Friday, October 14, 2005

The religion test?

Doug Eddings is a major-league baseball umpire. Umpires are the forgotten men of pro baseball. While steroid abusers topple Babe Ruth's records and actually have fools defend their right to turn themselves into grotesque chemically-altered freaks, umpires become famous only when they really screw up. Think of Don Denkinger.

Doug Eddings is now famous.

In game 2 of the playoff series between the Anaheim Angels (I don't care what the owner wants to call the team, because I don't work for him) and the Chicago White Sox, Eddings made one of the worst calls in MLB history, taking away the third out of the ninth inning and giving the White Sox a gift baserunner when he clearly had no idea what had really happened. His incompetence became a national disgrace when the gift baserunner promptly scored, handing the White Sox an undeserved win.

Yet Eddings' incompetence is only a sideshow to the real story. After all, umpires are human. They make mistakes. If Eddings had simply owned up to his mistake, this story would have continued life only if the Angels lost the series.

But neither Eddings nor his fellow umpires did that. Instead, to a man, they insisted that Eddings had made the correct call ... an assertion so laughable that it was amazing that people could make it with a straight face. Even the supervisor of MLB umpires defended his accuracy (and should be canned for doing so). Why? Did these umpires find it easier to revel in their incompetence instead of admitting their shortcomings? Why would that be the case?

I don't know. But I do know that umpires aren't the only people who do that. Doug Eddings, meet George W. Bush.

Bush has had a bad six months. Iraq and Afghanistan are going better, but that doesn't come close to offsetting his out-and-out blunders: supporting intervention in the Terri Schiavo case; appointing crony Michael Brown to head FEMA; and now trying to appoint crony Harriet Miers (pronounced "Myers") to the U.S. Supreme Court.

The Miers nomination has had a hard time, with both legal scholars and conservative scholars blasting it. Under the old theory that when your opponents are ripping each other to shreds, the best idea is to remain quiet, Democrats have generally been quiet about Miers. But now Bush and his generally-astute handler Karl Rove have made a blunder that should doom the Miers nomination and handicap future nominations to the federal courts for the rest of Bush's presidency.

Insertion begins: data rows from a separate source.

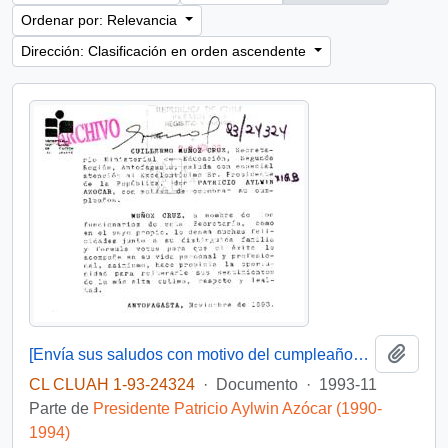
Ordenar por: Relevancia
Dirección: Clasificación en orden ascendente
Añadi
[Envía sus saludos con motivo del cumpleaños del Presidente]
CL CLUAH 1-93-24324
·
Documento
·
1993-11
Parte de
Presidente Patricio Aylwin Azócar (1990-
1994)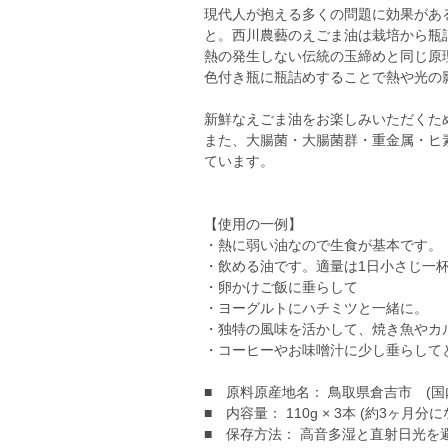
現代人が抱える多くの問題に効果があ
と。西川農藝のえごま油は栽培から瓶
熱の発生しない伝統の玉締めと同じ原
色付き瓶に瓶詰めすることで熱や光の
新鮮なえごま油をお楽しみいただくた
また、大腸菌・大腸菌群・重金属・ヒ
ています。
【使用の一例】
・熱に弱い油なので生食が基本です。
・飲める油です。適量は1日小さじ一杯
・卵かけご飯に垂らして
・ヨーグルトにハチミツと一緒に。
・独特の風味を活かして、焼き魚やカ
・コーヒーやお味噌汁に少し垂らして
■ 原料原産地名： 鳥取県倉吉市 (
■ 内容量： 110g × 3本 (約3ヶ月分
■ 保存方法： 高音多湿と直射日光を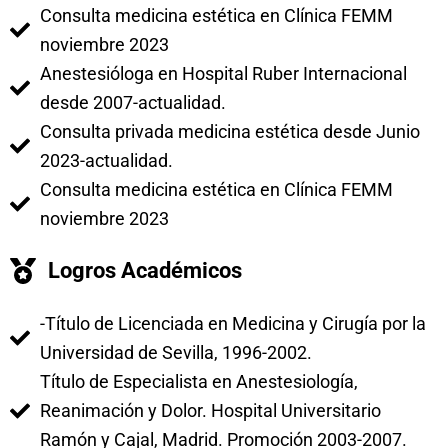
Consulta medicina estética en Clínica FEMM
noviembre 2023
Anestesióloga en Hospital Ruber Internacional
desde 2007-actualidad.
Consulta privada medicina estética desde Junio
2023-actualidad.
Consulta medicina estética en Clínica FEMM
noviembre 2023
Logros Académicos
-Título de Licenciada en Medicina y Cirugía por la
Universidad de Sevilla, 1996-2002.
Título de Especialista en Anestesiología,
Reanimación y Dolor. Hospital Universitario
Ramón y Cajal, Madrid. Promoción 2003-2007.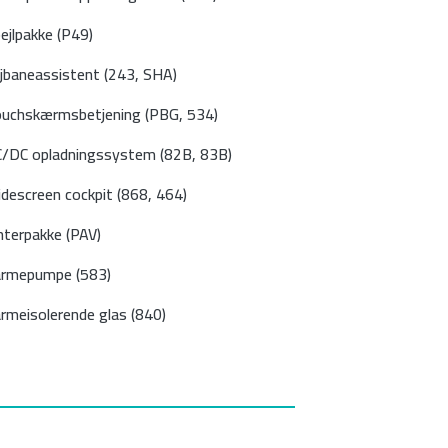
ejlpakke (P49)
jbaneassistent (243, SHA)
uchskærmsbetjening (PBG, 534)
/DC opladningssystem (82B, 83B)
descreen cockpit (868, 464)
nterpakke (PAV)
rmepumpe (583)
rmeisolerende glas (840)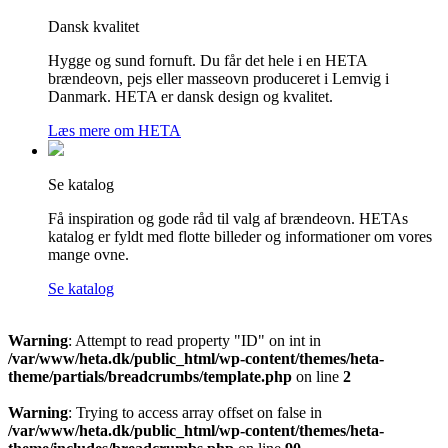
Dansk kvalitet
Hygge og sund fornuft. Du får det hele i en HETA
brændeovn, pejs eller masseovn produceret i Lemvig i
Danmark. HETA er dansk design og kvalitet.
Læs mere om HETA
Se katalog
Få inspiration og gode råd til valg af brændeovn. HETAs
katalog er fyldt med flotte billeder og informationer om vores
mange ovne.
Se katalog
Warning
: Attempt to read property "ID" on int in
/var/www/heta.dk/public_html/wp-content/themes/heta-
theme/partials/breadcrumbs/template.php
on line
2
Warning
: Trying to access array offset on false in
/var/www/heta.dk/public_html/wp-content/themes/heta-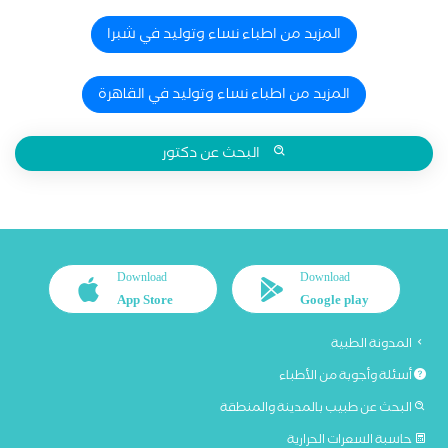
المزيد من اطباء نساء وتوليد في شبرا
المزيد من اطباء نساء وتوليد في القاهرة
البحث عن دكتور
Download
Download
App Store
Google play
المدونة الطبية
أسئلة وأجوبة من الأطباء
البحث عن طبيب بالمدينة والمنطقة
حاسبة السعرات الحرارية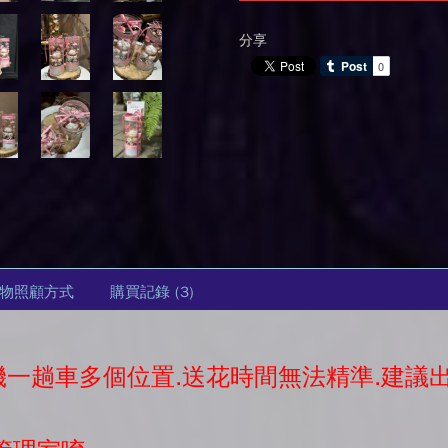
分享
物照顧方式
購買記錄
(3)
司機一趟車多個位置.送花時間無法精準.建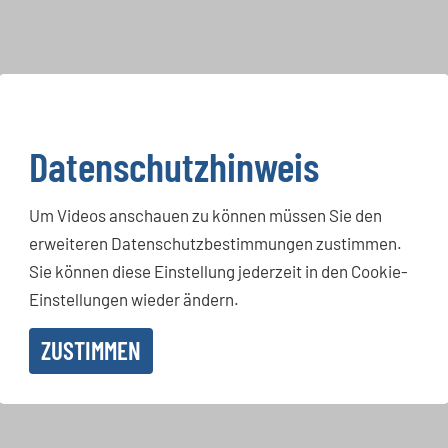
Datenschutzhinweis
Um Videos anschauen zu können müssen Sie den
erweiteren Datenschutzbestimmungen zustimmen.
Sie können diese Einstellung jederzeit in den Cookie-
Einstellungen wieder ändern.
ZUSTIMMEN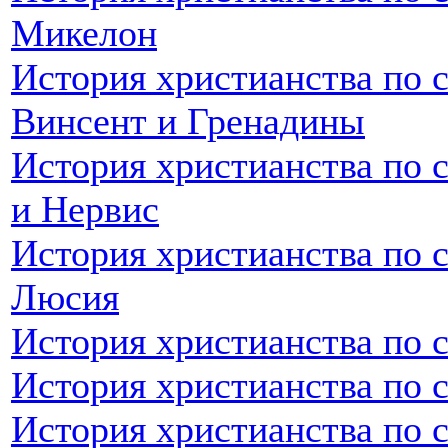
Микелон
История христианства по с
Винсент и Гренадины
История христианства по 
и Нервис
История христианства по с
Люсия
История христианства по 
История христианства по 
История христианства по 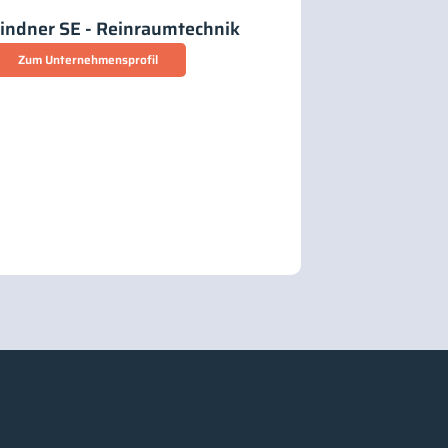
indner SE - Reinraumtechnik
Zum Unternehmensprofil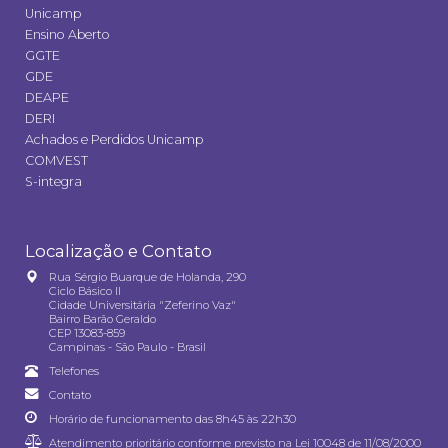
Unicamp
Ensino Aberto
GGTE
GDE
DEAPE
DERI
Achados e Perdidos Unicamp
COMVEST
S-integra
Localização e Contato
Rua Sérgio Buarque de Holanda, 290
Ciclo Básico II
Cidade Universitária "Zeferino Vaz"
Bairro Barão Geraldo
CEP 13083-859
Campinas - São Paulo - Brasil
Telefones
Contato
Horário de funcionamento das 8h45 às 22h30
Atendimento prioritário conforme previsto na
Lei 10048 de 11/08/2000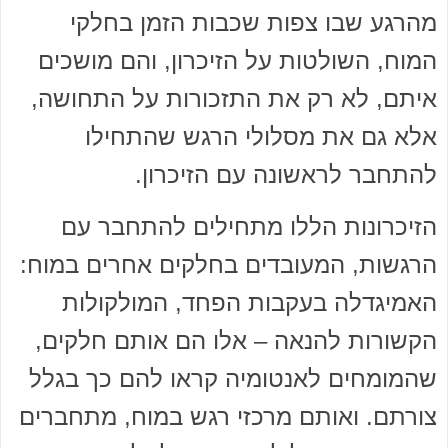
מהרגע שבו צפות שכבות הזמן בחלקי
המוח, השולטות על הזיכרון, והם מושכים
איתם, לא רק את התזכורות על התחושה,
אלא גם את מסלולי הרגש שהתחילו
להתחבר לראשונה עם הזיכרון.
הזיכרונות הללו מתחילים להתחבר עם
הרגשות, המעובדים בחלקים אחרים במוח:
האמיגדלה בעקבות הפחד, המולקולות
הקשורות להנאה – אלו הם אותם חלקים,
שהמומחים לאנטומיה קראו להם כך בגלל
צורתם. ואותם מרכזי רגש במוח, מתחברים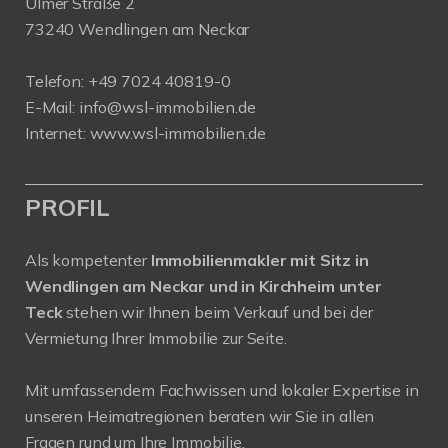
Ulmer Straße 2
73240 Wendlingen am Neckar
Telefon:
+49 7024 40819-0
E-Mail:
info@wsl-immobilien.de
Internet:
www.wsl-immobilien.de
PROFIL
Als kompetenter
Immobilienmakler mit Sitz in
Wendlingen am Neckar und in Kirchheim unter
Teck
stehen wir Ihnen beim Verkauf und bei der
Vermietung Ihrer Immobilie zur Seite.
Mit umfassendem Fachwissen und lokaler Expertise in
unseren Heimatregionen beraten wir Sie in allen
Fragen rund um Ihre Immobilie.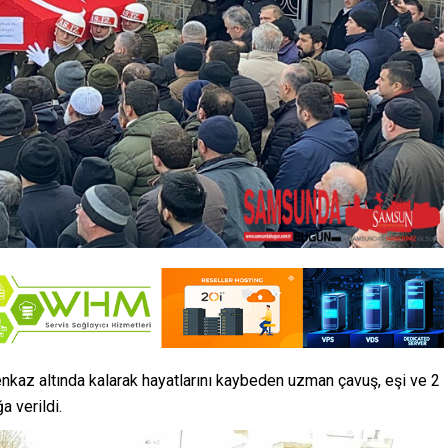
az altında kalarak hayatlarını kaybeden uzman çavuş, eşi ve 2
 verildi.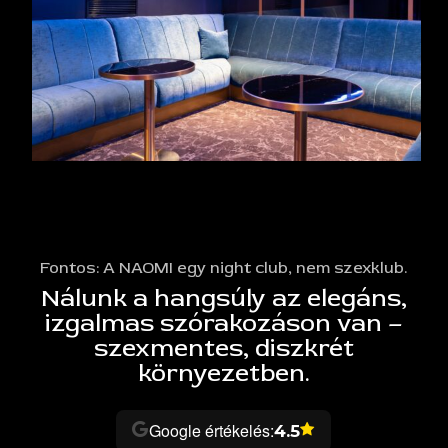
Fontos: A NAOMI egy night club, nem szexklub.
Nálunk a hangsúly az elegáns,
izgalmas szórakozáson van –
szexmentes, diszkrét
környezetben.
Google értékelés:
4.5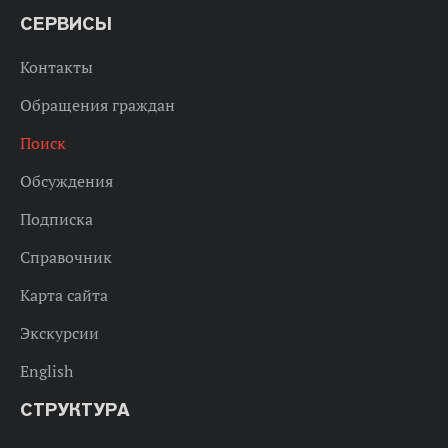
СЕРВИСЫ
Контакты
Обращения граждан
Поиск
Обсуждения
Подписка
Справочник
Карта сайта
Экскурсии
English
СТРУКТУРА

What have they done? It's simple in its stupidity. They have been trying to reassure religious conservatives about Miers by telling them about Miers' religious "bonafides" for the Supreme Court. Unfortunately for Bush and Rove, but fortunately for America, some of these religious leaders have decided to "blab" about these private phone calls. Foremost among those is James Dobson of 'Focus on the Family', a demagogue who decided that showing off his importance to the White House was more important than merely supporting the nomination.

Dobson has stated that Karl Rove told him about Miers' conversion to evangelical Christianity and her longstanding involvement with anti-abortion groups. Dobson thinks this ... and the fact that Miers is a lawyer ... is sufficient to get her a seat on the Supreme Court.

It's perfectly OK for Dobson to think that way. After all, he leads a religious pressure group. But why would Bush and Rove think that way?

After all, there is nothing in Harriet Miers' background that makes her more qualified than any of 10,000 other lawyers in this country to serve on the Supreme Court. Nothing except for her fawning devotion to Dubya, that is. And it's easy for any lawyer, liberal or conservative, to name 100 lawyers substantially more qualified than her to be one of the nine people in this country referred to as "Justice." Not "Judge." "Justice."

Others have gone through Miers' shortcomings at length. I don't want to focus on that now. Instead, I'd like to focus on Bush's inept reaction to the controversy. What did he do? The same thing that Doug Eddings and his brethren have done. Pretend that he made the right call.

Bush has claimed that he believes Harriet Miers to be the absolute best candidate available for the Supreme Court. There are only three possible reasons for that comment: 1) Bush suffered severe brain damage sometime after he graduated from Harvard Business School; 2) Bush is lying; or 3) Bush believes that a passing a religion test is required for potential judicial candidates, and only people who pass the test are qualified candidates.